*EXERCISE BRIEF:* The answer should be an exact repeat of the stretch of material below from the line containing "justice, politics and" through the line containing "nvironment is rooted.".

*TASK INPUTS:*
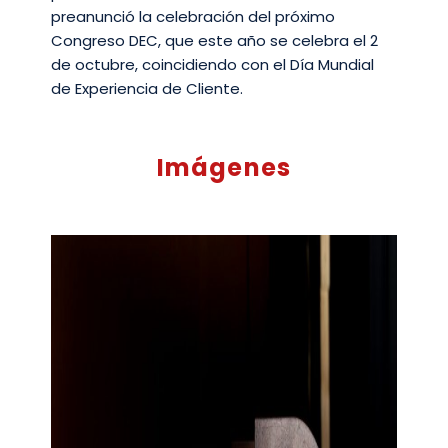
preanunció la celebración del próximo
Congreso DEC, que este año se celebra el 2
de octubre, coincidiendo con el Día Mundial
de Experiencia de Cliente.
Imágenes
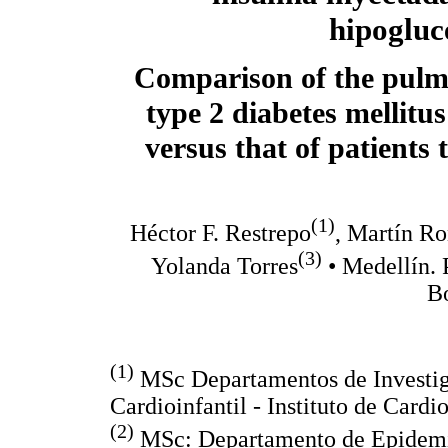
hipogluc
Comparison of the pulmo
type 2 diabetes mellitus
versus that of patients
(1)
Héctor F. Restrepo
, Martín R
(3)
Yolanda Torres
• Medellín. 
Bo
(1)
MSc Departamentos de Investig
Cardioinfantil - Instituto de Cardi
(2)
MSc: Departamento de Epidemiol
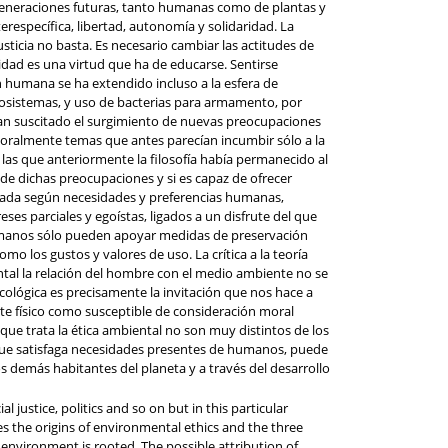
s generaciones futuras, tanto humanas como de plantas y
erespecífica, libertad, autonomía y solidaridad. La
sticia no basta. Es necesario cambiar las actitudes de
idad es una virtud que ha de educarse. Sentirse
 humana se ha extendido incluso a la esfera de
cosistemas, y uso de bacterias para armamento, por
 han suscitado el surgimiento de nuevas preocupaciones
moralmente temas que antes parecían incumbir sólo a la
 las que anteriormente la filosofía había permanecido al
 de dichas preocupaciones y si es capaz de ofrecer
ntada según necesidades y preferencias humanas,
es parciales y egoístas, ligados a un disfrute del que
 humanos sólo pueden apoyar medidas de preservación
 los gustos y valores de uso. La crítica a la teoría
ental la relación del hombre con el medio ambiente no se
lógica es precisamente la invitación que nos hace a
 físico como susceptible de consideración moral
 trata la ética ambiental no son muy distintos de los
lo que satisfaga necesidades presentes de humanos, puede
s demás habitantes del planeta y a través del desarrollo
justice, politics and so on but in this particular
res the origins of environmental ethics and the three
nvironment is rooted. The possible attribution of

---

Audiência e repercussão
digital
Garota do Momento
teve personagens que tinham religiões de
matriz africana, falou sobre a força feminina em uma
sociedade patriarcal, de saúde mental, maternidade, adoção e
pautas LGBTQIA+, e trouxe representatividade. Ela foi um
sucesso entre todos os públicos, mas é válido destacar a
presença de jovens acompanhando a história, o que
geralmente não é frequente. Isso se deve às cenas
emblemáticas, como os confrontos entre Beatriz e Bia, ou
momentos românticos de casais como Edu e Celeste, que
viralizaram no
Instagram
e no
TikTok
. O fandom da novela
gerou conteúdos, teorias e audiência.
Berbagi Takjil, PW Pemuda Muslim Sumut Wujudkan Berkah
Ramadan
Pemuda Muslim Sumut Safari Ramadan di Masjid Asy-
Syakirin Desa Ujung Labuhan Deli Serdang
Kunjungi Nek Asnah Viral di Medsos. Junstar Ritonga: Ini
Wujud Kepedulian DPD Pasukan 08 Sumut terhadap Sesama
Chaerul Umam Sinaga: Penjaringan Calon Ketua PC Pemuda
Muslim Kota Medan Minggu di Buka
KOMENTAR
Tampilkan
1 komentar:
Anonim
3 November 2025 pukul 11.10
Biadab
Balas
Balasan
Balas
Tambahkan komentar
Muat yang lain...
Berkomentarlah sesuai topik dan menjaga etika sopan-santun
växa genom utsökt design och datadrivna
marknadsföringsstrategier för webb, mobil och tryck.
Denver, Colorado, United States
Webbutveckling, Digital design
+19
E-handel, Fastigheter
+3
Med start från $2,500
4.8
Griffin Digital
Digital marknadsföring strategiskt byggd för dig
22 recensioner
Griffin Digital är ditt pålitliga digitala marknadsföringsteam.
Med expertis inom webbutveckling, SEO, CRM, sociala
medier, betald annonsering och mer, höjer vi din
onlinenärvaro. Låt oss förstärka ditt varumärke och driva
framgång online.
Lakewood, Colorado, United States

*YOUR SOLUTION:*
justice, politics and so on but in this particular
res the origins of environmental ethics and the three
nvironment is rooted. The possible attribution of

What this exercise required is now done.